Axiosが「次の選挙には出ない」と言っている共和党議員が増えていると書いている。トランプ政権は共和党の選挙キャンペーンにますます口を出すようになり、そもそも議会がほとんど開かれていない。
それだけではなく議員に対する恐喝が増えていて身の危険を感じる人が増えているそうだ。この暴力的傾向を強めているのもまたトランプ大統領なのである。いわば犬笛を吹きまくっている。
ことの発端は軍歴を持つ民主党議員たちのビデオメッセージだった。法律違反になるような命令には従わなくても良いと軍人に働きかけた。トランプ大統領は大いに反発し「この議員たちを極刑に処すべきだ」と主張し物議を醸している。
トランプ政権の政敵潰しは司法からの反発を受けた。議会を迂回して任命した連邦検事が「違法である」と認定され裁判が却下されたのだ。このあと民主党のマーク・ケリー上院議員を軍法会議にかける可能性があると国防総省が一方的に宣言している。
NASAの宇宙飛行士としても知られるケリー氏は退役軍人であり1951年に作られた法律(UCMJ)によって軍法会議の対象者となる。BBCによれば今回参加した民主党議員は全てUCMJの対象者だそうだが、見せしめのために選ばれたものと考えたほうが良さそうだ。
ケリー氏の妻は下院議員時代に撃たれて議員辞職を余儀なくされている。つまり政治的暴力事件の被害者である。ケリー氏自身の軍功も高く評価されていることから、この恫喝が世論にどのようなメッセージとなるのかはまだ良くわからない。

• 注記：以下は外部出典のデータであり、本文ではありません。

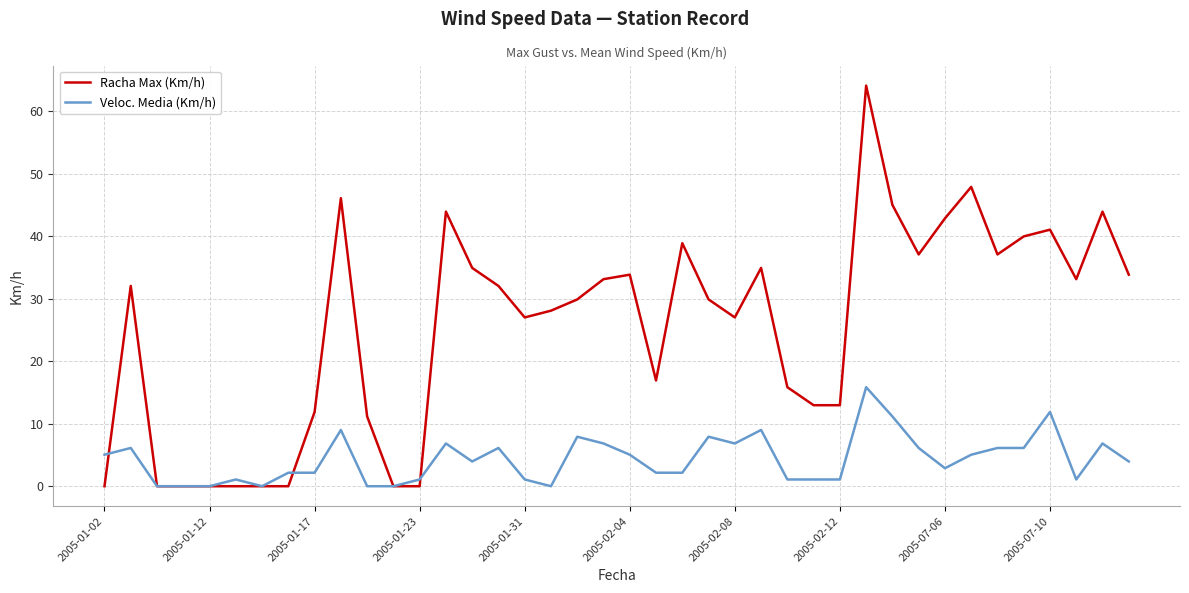

What is the greatest value displayed?

64.1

こうした恫喝手法はトランプ大統領の支持者たちの間にも広がっている。
Axiosは「次の選挙に出ないかもしれない」共和党議員が増えている。マージョリー・テイラー・グリーン議員が早期辞職を決めたが共和党議員が次々に離脱するとバランスが崩れ共和党が少数に転落する可能性もある。
Axiosによると状況はかなり複雑なようだ。
- まずトランプ大統領が有権者が期待するような成果を出していない。またエスタブリッシュメントを優先するような言動も多い。
- そもそも議会が殆ど開かれておらず有権者の期待に応えようにも活躍の舞台がない。
- チャーリー・カーク事件以降に政治家に対する脅迫が増えている。
結果的にリスクばかりが高く成果が出しにくい状況が生まれているようだ。
連邦政府閉鎖を通じて、政府が閉鎖されてもトランプ大統領が独自で資金を捻出し「やりたいことだけをやれる」という既成事実が生まれている。その最も顕著な例がホワイトハウスの東翼の解体と大宴会場の建設だ。こうなると議員の仕事云々ではなく「そもそも立法府など必要なのだろうか?」ということになりかねないのだ。
更にチャーリー・カーク事件のあとトランプ大統領は私は政敵を許さないと発言している。このあとに脅迫が増えているとすればそれはトランプ大統領に呼応した動きと言える。いわば犬笛だが公然と皆に聞こえる周波数で笛を吹きまくっている。
トランプ大統領は議会共和党を完全にコントロールしているわけではない。焦りをつのらせ「もっと強いメッセージがないと選挙に勝てない」と介入を強めているそうだ。民主党も内部に混乱を抱えているため一概に共和党が不利だとは言い切れないが、トランプ大統領が焦りを募らせれば募らせるほど内部が混乱し政権を支える与党が崩壊しかねない事態になっている。